◆ Try it: Count every line below that holds the word "linecap", and give the number with no other words.

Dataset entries
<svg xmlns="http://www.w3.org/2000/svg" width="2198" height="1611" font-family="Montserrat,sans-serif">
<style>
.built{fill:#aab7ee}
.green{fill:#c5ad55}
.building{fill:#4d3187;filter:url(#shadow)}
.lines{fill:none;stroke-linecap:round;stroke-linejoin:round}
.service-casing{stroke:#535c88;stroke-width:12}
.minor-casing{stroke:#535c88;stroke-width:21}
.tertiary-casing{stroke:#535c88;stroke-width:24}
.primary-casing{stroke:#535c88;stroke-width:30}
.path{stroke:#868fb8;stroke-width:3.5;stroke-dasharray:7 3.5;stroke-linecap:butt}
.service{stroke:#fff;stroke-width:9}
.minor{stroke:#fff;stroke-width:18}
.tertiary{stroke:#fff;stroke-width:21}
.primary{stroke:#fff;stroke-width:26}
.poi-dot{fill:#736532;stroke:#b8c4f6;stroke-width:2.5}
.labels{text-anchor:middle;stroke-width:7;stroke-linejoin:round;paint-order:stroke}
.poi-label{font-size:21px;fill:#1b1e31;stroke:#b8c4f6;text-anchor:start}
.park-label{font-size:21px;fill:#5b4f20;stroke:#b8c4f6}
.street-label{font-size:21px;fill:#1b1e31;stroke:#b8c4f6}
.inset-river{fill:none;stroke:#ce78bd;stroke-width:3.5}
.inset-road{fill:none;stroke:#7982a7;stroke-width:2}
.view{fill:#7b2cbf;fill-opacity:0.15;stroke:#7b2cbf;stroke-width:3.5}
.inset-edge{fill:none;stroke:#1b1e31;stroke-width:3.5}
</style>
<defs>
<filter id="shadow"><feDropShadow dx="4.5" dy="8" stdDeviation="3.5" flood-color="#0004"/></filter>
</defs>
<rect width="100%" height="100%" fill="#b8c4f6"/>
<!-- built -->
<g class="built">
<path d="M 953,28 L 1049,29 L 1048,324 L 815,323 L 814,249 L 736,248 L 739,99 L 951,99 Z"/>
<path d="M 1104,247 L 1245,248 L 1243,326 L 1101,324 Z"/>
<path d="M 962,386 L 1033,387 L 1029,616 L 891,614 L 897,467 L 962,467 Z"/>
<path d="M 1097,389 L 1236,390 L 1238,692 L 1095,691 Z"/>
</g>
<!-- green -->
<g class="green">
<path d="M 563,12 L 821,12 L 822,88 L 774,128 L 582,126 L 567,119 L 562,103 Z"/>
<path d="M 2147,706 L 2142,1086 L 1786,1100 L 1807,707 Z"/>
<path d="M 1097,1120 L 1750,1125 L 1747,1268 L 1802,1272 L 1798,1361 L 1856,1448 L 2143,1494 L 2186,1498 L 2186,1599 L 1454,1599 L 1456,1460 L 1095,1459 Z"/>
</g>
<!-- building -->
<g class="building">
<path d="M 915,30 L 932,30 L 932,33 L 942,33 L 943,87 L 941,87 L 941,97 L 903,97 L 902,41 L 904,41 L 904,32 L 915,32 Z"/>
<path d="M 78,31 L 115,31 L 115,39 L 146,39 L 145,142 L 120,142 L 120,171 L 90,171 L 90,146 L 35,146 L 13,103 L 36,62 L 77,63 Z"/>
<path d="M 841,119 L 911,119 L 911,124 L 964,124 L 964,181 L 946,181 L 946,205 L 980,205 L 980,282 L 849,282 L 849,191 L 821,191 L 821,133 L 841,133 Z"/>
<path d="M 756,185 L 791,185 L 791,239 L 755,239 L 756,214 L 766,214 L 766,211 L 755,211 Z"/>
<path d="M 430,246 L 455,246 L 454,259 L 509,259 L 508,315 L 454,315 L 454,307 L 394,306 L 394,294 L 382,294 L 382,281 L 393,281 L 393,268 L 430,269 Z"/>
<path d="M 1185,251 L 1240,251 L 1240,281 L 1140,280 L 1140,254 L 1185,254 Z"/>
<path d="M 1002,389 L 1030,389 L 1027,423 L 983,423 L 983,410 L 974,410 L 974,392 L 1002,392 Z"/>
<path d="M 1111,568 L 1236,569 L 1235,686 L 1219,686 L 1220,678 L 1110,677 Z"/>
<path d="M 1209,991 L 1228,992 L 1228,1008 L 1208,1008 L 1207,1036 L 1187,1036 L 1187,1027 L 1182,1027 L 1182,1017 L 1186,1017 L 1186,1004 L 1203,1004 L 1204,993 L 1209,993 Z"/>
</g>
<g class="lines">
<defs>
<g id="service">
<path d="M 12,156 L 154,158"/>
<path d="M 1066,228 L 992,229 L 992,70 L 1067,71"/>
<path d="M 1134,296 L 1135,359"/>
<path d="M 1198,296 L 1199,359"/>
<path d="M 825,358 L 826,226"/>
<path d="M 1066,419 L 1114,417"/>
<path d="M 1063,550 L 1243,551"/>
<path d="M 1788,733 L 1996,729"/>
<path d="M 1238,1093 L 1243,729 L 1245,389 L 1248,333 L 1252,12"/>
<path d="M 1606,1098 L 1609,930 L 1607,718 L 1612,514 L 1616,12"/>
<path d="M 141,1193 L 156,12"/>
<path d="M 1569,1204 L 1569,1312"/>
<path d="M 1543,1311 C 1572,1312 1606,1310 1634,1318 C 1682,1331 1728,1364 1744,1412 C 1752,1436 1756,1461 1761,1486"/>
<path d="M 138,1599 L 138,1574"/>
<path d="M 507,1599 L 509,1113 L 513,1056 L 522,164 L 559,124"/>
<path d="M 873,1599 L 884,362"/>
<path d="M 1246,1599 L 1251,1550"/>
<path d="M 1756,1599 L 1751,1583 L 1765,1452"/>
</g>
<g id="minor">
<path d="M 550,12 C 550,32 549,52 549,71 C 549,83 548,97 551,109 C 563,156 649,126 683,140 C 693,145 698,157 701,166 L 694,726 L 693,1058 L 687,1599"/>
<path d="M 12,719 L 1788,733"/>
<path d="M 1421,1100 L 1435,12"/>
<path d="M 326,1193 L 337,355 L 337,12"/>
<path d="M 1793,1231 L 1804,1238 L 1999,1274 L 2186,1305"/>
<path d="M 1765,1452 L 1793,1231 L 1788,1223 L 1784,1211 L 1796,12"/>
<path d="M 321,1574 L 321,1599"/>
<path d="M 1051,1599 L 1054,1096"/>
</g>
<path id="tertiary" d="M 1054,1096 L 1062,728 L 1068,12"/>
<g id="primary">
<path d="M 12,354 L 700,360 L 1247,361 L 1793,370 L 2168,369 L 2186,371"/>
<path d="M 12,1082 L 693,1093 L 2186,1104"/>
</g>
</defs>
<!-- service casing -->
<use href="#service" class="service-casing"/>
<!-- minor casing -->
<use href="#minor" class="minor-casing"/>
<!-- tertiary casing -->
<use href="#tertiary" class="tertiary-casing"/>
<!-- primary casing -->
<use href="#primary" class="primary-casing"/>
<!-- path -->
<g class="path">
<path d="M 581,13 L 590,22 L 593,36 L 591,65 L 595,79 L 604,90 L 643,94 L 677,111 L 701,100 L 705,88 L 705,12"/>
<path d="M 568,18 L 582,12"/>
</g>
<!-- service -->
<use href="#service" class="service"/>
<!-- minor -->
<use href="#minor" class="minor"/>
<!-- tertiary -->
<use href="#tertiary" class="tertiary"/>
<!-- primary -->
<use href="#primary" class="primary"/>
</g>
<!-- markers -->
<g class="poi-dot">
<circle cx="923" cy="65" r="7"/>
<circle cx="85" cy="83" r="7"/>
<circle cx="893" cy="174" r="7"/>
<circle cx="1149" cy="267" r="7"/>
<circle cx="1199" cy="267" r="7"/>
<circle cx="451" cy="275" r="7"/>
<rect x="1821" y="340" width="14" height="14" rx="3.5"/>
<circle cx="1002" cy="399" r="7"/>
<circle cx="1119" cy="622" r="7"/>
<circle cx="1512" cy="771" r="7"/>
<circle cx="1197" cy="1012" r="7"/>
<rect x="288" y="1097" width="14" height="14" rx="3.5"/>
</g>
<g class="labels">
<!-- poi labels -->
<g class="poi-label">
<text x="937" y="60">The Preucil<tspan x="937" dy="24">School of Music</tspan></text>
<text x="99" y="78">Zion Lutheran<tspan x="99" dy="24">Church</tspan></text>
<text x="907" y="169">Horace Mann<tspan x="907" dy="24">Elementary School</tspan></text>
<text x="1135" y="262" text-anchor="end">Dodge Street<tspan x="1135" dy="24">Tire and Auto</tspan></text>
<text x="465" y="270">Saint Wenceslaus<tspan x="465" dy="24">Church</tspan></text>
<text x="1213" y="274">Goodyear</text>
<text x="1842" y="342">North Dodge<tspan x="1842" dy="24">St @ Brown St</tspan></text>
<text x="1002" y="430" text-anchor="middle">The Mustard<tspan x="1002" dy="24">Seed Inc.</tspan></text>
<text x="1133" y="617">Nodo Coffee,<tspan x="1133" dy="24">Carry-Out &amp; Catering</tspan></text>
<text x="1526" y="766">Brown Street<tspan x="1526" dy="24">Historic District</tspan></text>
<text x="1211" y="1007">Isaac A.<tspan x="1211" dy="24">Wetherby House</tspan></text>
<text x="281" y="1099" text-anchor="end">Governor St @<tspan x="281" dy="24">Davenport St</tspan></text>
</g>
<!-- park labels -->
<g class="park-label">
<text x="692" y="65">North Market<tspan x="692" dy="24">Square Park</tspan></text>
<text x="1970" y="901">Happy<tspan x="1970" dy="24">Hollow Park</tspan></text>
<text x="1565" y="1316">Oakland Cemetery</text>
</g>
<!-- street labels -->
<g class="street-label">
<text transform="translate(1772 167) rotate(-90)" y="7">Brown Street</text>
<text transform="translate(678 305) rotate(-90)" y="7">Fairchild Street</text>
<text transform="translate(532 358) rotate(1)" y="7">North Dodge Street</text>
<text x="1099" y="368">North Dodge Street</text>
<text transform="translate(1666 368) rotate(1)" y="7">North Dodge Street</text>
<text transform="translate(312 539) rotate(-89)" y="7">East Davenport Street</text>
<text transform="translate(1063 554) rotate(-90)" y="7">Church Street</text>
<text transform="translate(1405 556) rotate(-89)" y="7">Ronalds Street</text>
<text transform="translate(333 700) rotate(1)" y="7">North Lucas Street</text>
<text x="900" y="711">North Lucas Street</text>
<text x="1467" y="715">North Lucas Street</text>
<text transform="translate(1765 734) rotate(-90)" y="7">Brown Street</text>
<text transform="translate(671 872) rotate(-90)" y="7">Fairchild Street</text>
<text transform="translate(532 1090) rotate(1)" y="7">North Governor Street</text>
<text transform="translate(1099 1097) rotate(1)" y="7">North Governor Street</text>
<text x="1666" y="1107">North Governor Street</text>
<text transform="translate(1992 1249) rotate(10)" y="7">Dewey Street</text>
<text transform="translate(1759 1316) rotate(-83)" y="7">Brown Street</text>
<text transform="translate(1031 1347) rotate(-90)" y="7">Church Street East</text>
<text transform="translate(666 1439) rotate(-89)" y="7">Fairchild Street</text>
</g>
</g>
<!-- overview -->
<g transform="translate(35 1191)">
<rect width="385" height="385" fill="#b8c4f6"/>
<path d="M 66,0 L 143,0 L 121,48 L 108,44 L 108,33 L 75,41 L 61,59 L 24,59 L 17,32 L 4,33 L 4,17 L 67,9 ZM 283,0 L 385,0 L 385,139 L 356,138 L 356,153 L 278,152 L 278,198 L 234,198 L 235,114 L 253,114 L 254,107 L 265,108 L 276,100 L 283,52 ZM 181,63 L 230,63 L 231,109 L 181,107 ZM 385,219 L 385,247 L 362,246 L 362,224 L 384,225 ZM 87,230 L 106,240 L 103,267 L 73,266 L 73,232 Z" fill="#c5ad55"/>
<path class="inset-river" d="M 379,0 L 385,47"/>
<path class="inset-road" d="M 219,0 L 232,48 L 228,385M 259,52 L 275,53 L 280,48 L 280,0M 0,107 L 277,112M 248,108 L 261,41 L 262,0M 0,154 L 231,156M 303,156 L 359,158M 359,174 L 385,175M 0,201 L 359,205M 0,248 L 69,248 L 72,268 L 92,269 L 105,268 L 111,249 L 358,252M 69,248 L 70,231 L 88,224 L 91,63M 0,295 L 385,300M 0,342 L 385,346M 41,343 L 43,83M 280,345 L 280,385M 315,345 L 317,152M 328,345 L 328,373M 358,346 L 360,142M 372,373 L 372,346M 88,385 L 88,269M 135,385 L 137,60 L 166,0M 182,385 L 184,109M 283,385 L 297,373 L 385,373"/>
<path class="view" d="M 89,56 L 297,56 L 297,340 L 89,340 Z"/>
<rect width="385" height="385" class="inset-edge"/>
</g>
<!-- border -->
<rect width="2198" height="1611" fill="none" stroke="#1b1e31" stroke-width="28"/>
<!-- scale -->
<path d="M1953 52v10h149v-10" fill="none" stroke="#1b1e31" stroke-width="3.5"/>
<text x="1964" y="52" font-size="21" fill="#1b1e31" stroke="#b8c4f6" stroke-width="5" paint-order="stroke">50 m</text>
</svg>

◆ Result of this task: 2